De plus, si tel est le cas, l’argument de reporter le référendum, un argument du camp du non serait dans les rangs du camp du oui. Ce qui représenterait un envahissement, une usurpation, une emprise, sinon une méprise sans précédent dans et sur le parti.

Commentaires

  • Blondin Michel, 9 septembre 2016 15h56

    Ajout de précisions sur les résultats de sondages.

    Les sondages, année après année, montrent des résultats qui expriment bien le vide de réalisations et d’actions pour bâtir le pays.

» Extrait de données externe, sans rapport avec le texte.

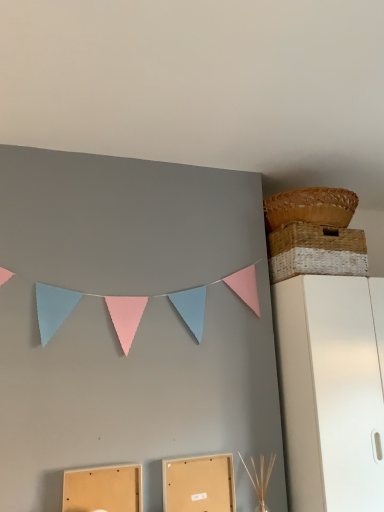
Question: Is woven natural basket at upper right, the 2th basket when ordered from top to bottom, at the left side of woven brown basket at upper right, which appears as the 2th basket when ordered from the bottom?

Choices:
 (A) yes
 (B) no

Answer: (B)

Question: Is woven natural basket at upper right, which is counted as the 1th basket, starting from the bottom, positioned beyond the bounds of woven brown basket at upper right, which appears as the 2th basket when ordered from the bottom?

Choices:
 (A) yes
 (B) no

Answer: (A)

Question: From a real-world perspective, is woven natural basket at upper right, the 2th basket when ordered from top to bottom, positioned under woven brown basket at upper right, which appears as the 2th basket when ordered from the bottom, based on gravity?

Choices:
 (A) yes
 (B) no

Answer: (A)

Question: From a real-world perspective, is woven natural basket at upper right, the 2th basket when ordered from top to bottom, located higher than woven brown basket at upper right, which appears as the first basket when viewed from the top?

Choices:
 (A) yes
 (B) no

Answer: (B)

Question: Considering the relative sizes of woven natural basket at upper right, the 2th basket when ordered from top to bottom, and woven brown basket at upper right, which appears as the first basket when viewed from the top, in the image provided, is woven natural basket at upper right, the 2th basket when ordered from top to bottom, smaller than woven brown basket at upper right, which appears as the first basket when viewed from the top,?

Choices:
 (A) no
 (B) yes

Answer: (A)

Question: Is matte cardboard box at lower center, the 2th cardboard box viewed from the right, bigger or smaller than matte cardboard box at lower center, positioned as the first cardboard box in right-to-left order?

Choices:
 (A) big
 (B) small

Answer: (A)

Question: From the image's perspective, relative to matte cardboard box at lower center, positioned as the first cardboard box in right-to-left order, is matte cardboard box at lower center, the 2th cardboard box viewed from the right, above or below?

Choices:
 (A) below
 (B) above

Answer: (B)

Question: Based on their positions, is matte cardboard box at lower center, the 2th cardboard box viewed from the right, located to the left or right of matte cardboard box at lower center, positioned as the second cardboard box in left-to-right order?

Choices:
 (A) left
 (B) right

Answer: (A)

Question: Is matte cardboard box at lower center, which is the 1th cardboard box in left-to-right order, inside the boundaries of matte cardboard box at lower center, positioned as the first cardboard box in right-to-left order, or outside?

Choices:
 (A) outside
 (B) inside

Answer: (A)

Question: Considering the positions of white matte cabinet at right and matte cardboard box at lower center, positioned as the second cardboard box in left-to-right order, in the image, is white matte cabinet at right taller or shorter than matte cardboard box at lower center, positioned as the second cardboard box in left-to-right order,?

Choices:
 (A) tall
 (B) short

Answer: (A)

Question: Is white matte cabinet at right in front of or behind matte cardboard box at lower center, positioned as the first cardboard box in right-to-left order, in the image?

Choices:
 (A) front
 (B) behind

Answer: (A)

Question: Looking at the image, does white matte cabinet at right seem bigger or smaller compared to matte cardboard box at lower center, positioned as the second cardboard box in left-to-right order?

Choices:
 (A) big
 (B) small

Answer: (A)

Question: Would you say white matte cabinet at right is to the left or to the right of matte cardboard box at lower center, positioned as the second cardboard box in left-to-right order, in the picture?

Choices:
 (A) right
 (B) left

Answer: (A)

Question: Choose the correct answer: Is matte cardboard box at lower center, the 2th cardboard box viewed from the right, inside woven natural basket at upper right, which is counted as the 1th basket, starting from the bottom, or outside it?

Choices:
 (A) outside
 (B) inside

Answer: (A)

Question: In terms of height, does matte cardboard box at lower center, the 2th cardboard box viewed from the right, look taller or shorter compared to woven natural basket at upper right, the 2th basket when ordered from top to bottom?

Choices:
 (A) short
 (B) tall

Answer: (B)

    Le Parti Québécois n’a pas fait acte de bâtir le pays depuis belle lurette. Il s’est plutôt contenté de la gouverne avec ses effets pervers sur le chantier de l’indépendance. Ces sondages mesurent donc l’inaction du parti à ce sujet et décalent les intentions sur la souveraineté et sa crédibilité entière.

    Le Parti Québécois est perçu comme unipolaire dans ses intentions, son programme, mais, bipolaire par nécessité du moyen. L’un doit céder à l’autre. La gouverne et l’indépendance quand elles ne sont pas la gouverne pour l’indépendance se pervertissent mutuellement et ne peuvent que péricliter mutuellement. Ils créent ainsi des effets de divergences et de dichotomies néfastes aux yeux de la population.

    Intention de vote sur la souveraineté (colligée de Léger Marketing) :

    INTENTION DE VOTE
    SOUVERAINETÉ
    AN OUI
    1989 47,0%
    1990 60,0%
    1991 64,0%
    1992 62,0%
    1993 54,0%
    1994 53,0%
    1995 51,0%
    1996 49,7%
    1997 54,1%
    1998 55,6%
    1999 53,9%
    2000 56,9%
    2001 56,6%
    2002 58,0%
    2003 40,0%
    2004 49,0%
    2005 54,0%
    2006 43,0%
    2007 39,0%
    2008 42,0%
    2009 41,0%
    2010 42,0%
    2011 41,0%
    2012 43,0%
    2013 37,0%
    2014 38,0%
    2015 38,0%

  • François Ricard, 9 septembre 2016 15h41

    Pour la deuxième fois, cette semaine, nous sommes à même de lire que le report du référendum signifierait l’éclatement du parti. Pourquoi ? Est-ce que la tenue d’un référendum, dont les résultats sont plus qu’aléatoires, est plus importante que l’indépendance ?
    Et puis cette question ne relève-t-elle pas des membres plutôt que des élus, de l’establishment du parti, du chef même ? Les membres sont-ils des moutons qui doivent suivre le chef à la baguette ?
    Lors de la défaite du PQ en 2014, bien des membres exigeaient un congrès pour refonder le PQ. Les autorités en place ont préféré passer au couronnement d’un nouveau chef.
    Nous aurons un congrès en 2017. C’est inscrit. Décidé. Et croyez bien que si ce congrès est reporté, les membres n’accepteront pas.
    Les membres vont décider des orientations du PQ et le chef devra en respecter la nature ou démissionner. Tous les candidats devraient immédiatement s,engager à respecter cette volonté des membres, volonté qui sera connue l’an prochain.
    Il n’appartient pas aux candidats à la chefferie de décider pour les membres. Nous ne sommes ni au PLQ ni à la CAQ pour accepter pareille tutelle.